Amazon is the most interesting contrast case to Facebook. With Amazon, the market seems to be ignoring the antitrust rumblings, and this approach seems to me to make good sense. The company makes acquisitions, but is not dependent on them for growth. Its largest acquisition ever, Whole Foods Market, bought in 2017 for $13bn, is an experiment, not a core strategy.

And if you separated Amazon’s two biggest businesses, online retail and Amazon Web Services, the total valuation of the company might well go up: the retail business might keep the current valuation, and the world’s largest and most dominant cloud computing company garner, oh I don’t know, a zillion times earnings (the two businesses make about equal contributions to the company’s operating earnings).

Indeed, some wise-ass activist could buy a bunch of Amazon shares and agitate for this. Amazon’s response would undoubtedly be a hilarious display of bristling arrogance that would make the whole exercise worth it. Someone please do this. 

But there is an Amazon break-up that does make sense, at least at a high level of abstraction, as my colleague Dave Lee pointed out to me. Amazon’s growing warehouse-and-delivery operation serves as the logistics provider to an increasing number of the company’s competitors in ecommerce — for the simple reason that Amazon’s distribution infrastructure is faster and cheaper than anyone else’s, and they are happy to share it, for a price (see Dave’s excellent recent piece on this topic).

This odd relationship with competitors is exactly what one-time academic Lina Kahn wrote about in the paper that landed her a job as chair of the Biden FTC: 

Amazon has translated its dominance as an online retailer into significant bargaining power in the delivery sector, using it to secure favourable conditions from third-party delivery companies. This in turn has enabled Amazon to extend its dominance over other retailers by creating the fulfilment-by-Amazon service and establishing its own physical delivery capacity . . . Retail competitors are left with two undesirable choices: either try to compete with Amazon at a disadvantage or become reliant on a competitor to handle delivery and logistics . . .

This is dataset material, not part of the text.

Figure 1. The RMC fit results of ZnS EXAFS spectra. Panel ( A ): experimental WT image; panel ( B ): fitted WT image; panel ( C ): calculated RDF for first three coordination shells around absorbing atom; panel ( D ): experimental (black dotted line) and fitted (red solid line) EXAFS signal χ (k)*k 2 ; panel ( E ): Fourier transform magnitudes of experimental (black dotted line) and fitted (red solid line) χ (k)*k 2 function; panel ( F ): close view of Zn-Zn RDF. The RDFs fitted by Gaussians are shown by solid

The fact that Amazon competes with many of the businesses that are coming to depend on it creates a host of conflicts of interest that the company can exploit.

I’m broadly sympathetic to the view of economic liberty that underlies Kahn’s criticisms of Amazon: having just a few huge companies in charge of the most important bits of the economy is a very bad look for a free country. But that’s not our concern here. Our concern is whether the government splitting apart Amazon’s logistics/delivery business from its ecommerce business is a risk to the company’s stock price, and I’m not sure that it is. 

First, it would be a nightmare to do. What is Amazon allowed to keep — the warehouses, but not the trucks, planes and new Kentucky air hub? Amazon’s ecommerce is all logistics, in a sense. And if you are going to spin off Amazon’s ecommerce infrastructure, shouldn’t Walmart have to spin off its bricks-and-mortar distribution operations and share them with competitors? Walmart still sells twice as much stuff, after all (some $500bn in annual product sales globally, to Amazon’s $230bn). 

Second, what part of Amazon’s value is in the delivery business? That bit might be described as a new, more specialised, more efficient FedEx or UPS. Those two businesses trade at multiples of 18 and 13 times this year’s earnings, respectively. If Amazon delivery could be split off, even if it took some of Jeff Bezos’s ability to suffocate competitors, it might increase the sum-of-the-parts valuation in the near term, as ecommerce and AWS burn brighter still. It just doesn’t seem like something Amazon investors need to worry about very much. 

One good read

I’m much relieved to discover that a big study has found that middle age does not doom me to a slow metabolism. Humans burn calories at about the same rate from age 20 to 60, for both men and women, once adjusted for body weight and muscle mass. To celebrate the news I plan to drink a gallon of beer this evening. Cheers.